Cruz made quite clear who he was talking about and why, and any fair-minded observer can draw their own conclusions – unlike, say, when the Senate Majority Leader last summer claimed an unnamed, anonymous source who told him Mitt Romney hadn’t paid his taxes. Cruz didn’t stretch to connect people via tenuous associations, like those who tried to paint Sarah Palin as a secessionist for a marginal political party her husband briefly joined or Rick Perry as a racist for something written on a rock by a person who sold land to his father. He called a bunch of Marxist professors Marxists, and while he may have thrown in a rather excessive dramatic flourish, his speech drew the obvious conclusion to where Marxism necessarily leads. If Mayer had done her homework, she would have recognized what pitiful support this provides for the talking points she was laboring to shore up.
But for a freshman Senator to draw the kind of fear that generates this type of assault from the New Yorker, he must be doing something right.
And the academics Cruz criticized are still doing the same old things wrong. To the extent that this “Marxists aren’t really Communists” tap-dance is meant in earnest, it’s the same thing we’ve been getting from the far Left for decades. They insist Marxism is fundamentally sound, but it was hijacked and implemented by the wrong people. The right generation of geniuses can make collectivism work at last!
One other relevant bit of recent Marxist confusion McLaughlin might have cited was then-Representative Allen West making some comments about the similarities between the Congressional Progressive Caucus and the Communist Party. The Left believes such intemperate remarks sealed West’s doom, and would like to nudge more firebrand Republicans over the same cliff.
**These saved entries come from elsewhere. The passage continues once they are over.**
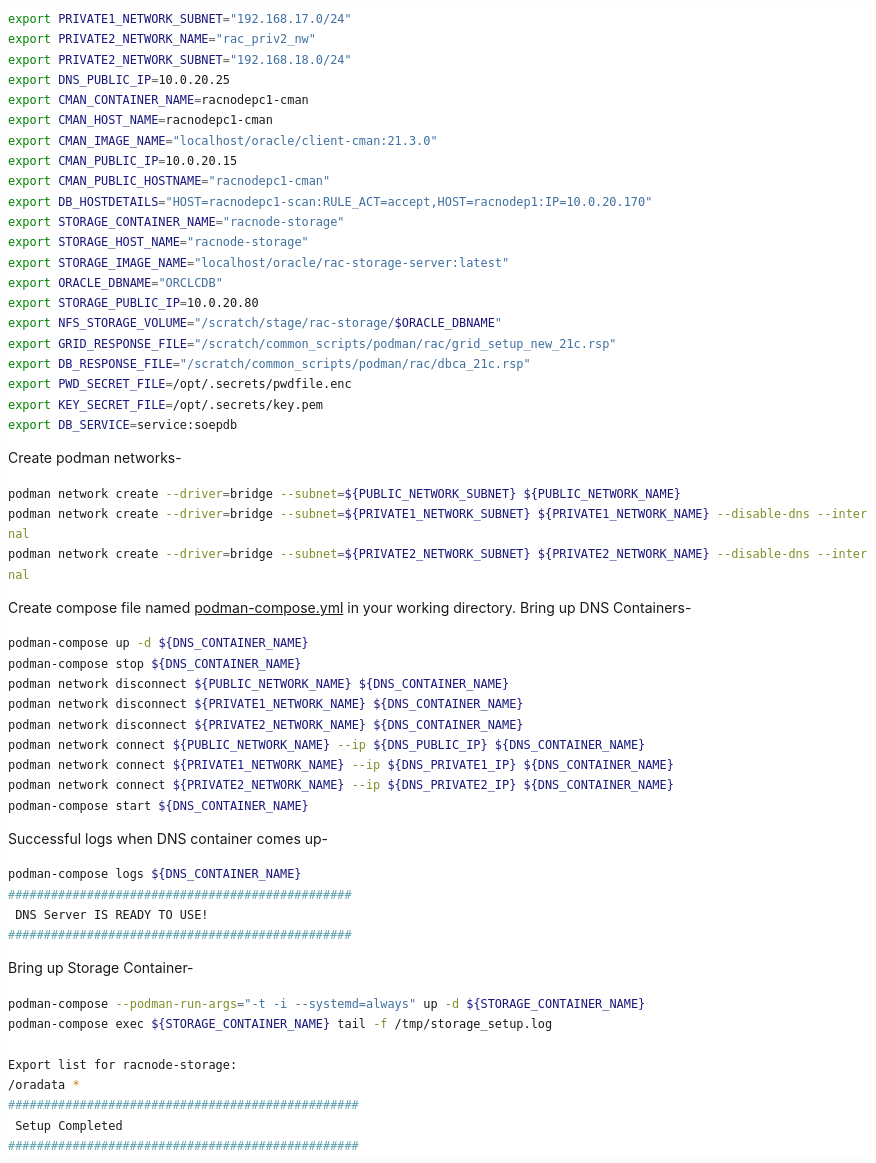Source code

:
 ```bash
export PRIVATE1_NETWORK_SUBNET="192.168.17.0/24"
export PRIVATE2_NETWORK_NAME="rac_priv2_nw"
export PRIVATE2_NETWORK_SUBNET="192.168.18.0/24"
export DNS_PUBLIC_IP=10.0.20.25
export CMAN_CONTAINER_NAME=racnodepc1-cman
export CMAN_HOST_NAME=racnodepc1-cman
export CMAN_IMAGE_NAME="localhost/oracle/client-cman:21.3.0"
export CMAN_PUBLIC_IP=10.0.20.15
export CMAN_PUBLIC_HOSTNAME="racnodepc1-cman"
export DB_HOSTDETAILS="HOST=racnodepc1-scan:RULE_ACT=accept,HOST=racnodep1:IP=10.0.20.170"
export STORAGE_CONTAINER_NAME="racnode-storage"
export STORAGE_HOST_NAME="racnode-storage"
export STORAGE_IMAGE_NAME="localhost/oracle/rac-storage-server:latest"
export ORACLE_DBNAME="ORCLCDB"
export STORAGE_PUBLIC_IP=10.0.20.80
export NFS_STORAGE_VOLUME="/scratch/stage/rac-storage/$ORACLE_DBNAME"
export GRID_RESPONSE_FILE="/scratch/common_scripts/podman/rac/grid_setup_new_21c.rsp"
export DB_RESPONSE_FILE="/scratch/common_scripts/podman/rac/dbca_21c.rsp"
export PWD_SECRET_FILE=/opt/.secrets/pwdfile.enc
export KEY_SECRET_FILE=/opt/.secrets/key.pem
export DB_SERVICE=service:soepdb
```
Create podman networks-
```bash
podman network create --driver=bridge --subnet=${PUBLIC_NETWORK_SUBNET} ${PUBLIC_NETWORK_NAME}
podman network create --driver=bridge --subnet=${PRIVATE1_NETWORK_SUBNET} ${PRIVATE1_NETWORK_NAME} --disable-dns --internal
podman network create --driver=bridge --subnet=${PRIVATE2_NETWORK_SUBNET} ${PRIVATE2_NETWORK_NAME} --disable-dns --internal
```
Create compose file named [podman-compose.yml](./withresponsefiles/nfsdevices/podman-compose.yml) in your working directory.
Bring up DNS Containers-
```bash
podman-compose up -d ${DNS_CONTAINER_NAME}
podman-compose stop ${DNS_CONTAINER_NAME}
podman network disconnect ${PUBLIC_NETWORK_NAME} ${DNS_CONTAINER_NAME}
podman network disconnect ${PRIVATE1_NETWORK_NAME} ${DNS_CONTAINER_NAME}
podman network disconnect ${PRIVATE2_NETWORK_NAME} ${DNS_CONTAINER_NAME}
podman network connect ${PUBLIC_NETWORK_NAME} --ip ${DNS_PUBLIC_IP} ${DNS_CONTAINER_NAME}
podman network connect ${PRIVATE1_NETWORK_NAME} --ip ${DNS_PRIVATE1_IP} ${DNS_CONTAINER_NAME}
podman network connect ${PRIVATE2_NETWORK_NAME} --ip ${DNS_PRIVATE2_IP} ${DNS_CONTAINER_NAME}
podman-compose start ${DNS_CONTAINER_NAME}
```

Successful logs when DNS container comes up-
```bash
podman-compose logs ${DNS_CONTAINER_NAME}
################################################
 DNS Server IS READY TO USE!            
################################################
```
Bring up Storage Container-
```bash
podman-compose --podman-run-args="-t -i --systemd=always" up -d ${STORAGE_CONTAINER_NAME}
podman-compose exec ${STORAGE_CONTAINER_NAME} tail -f /tmp/storage_setup.log

Export list for racnode-storage:
/oradata *
#################################################
 Setup Completed                                 
#################################################
```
It’s unfortunate that the Twentieth Century’s great ideological horrors, fascism and communism, have accumulated so much emotional baggage, because it makes them difficult to discuss rationally. In the case of communism, you’ve got anti-McCarthy hysteria, which frequently assumes dimensions comparable to what the average leftist thinks Joe McCarthy was guilty of. We don’t carefully study how collectivist nightmares get started, and steer our course wide clear of those dark waters. Instead, we patrol against anyone who wants to start an uncomfortable conversation about how far off-course we might be getting, and whether people who still owe intellectual fealty to the old horrors still retain undue influence on American society. There is more concern about the labels used to describe “communists” and “Marxists” than the content of their belief systems, and the extent of their influence. But that’s what happens when the visceral reaction to an ideology makes clinical analysis difficult.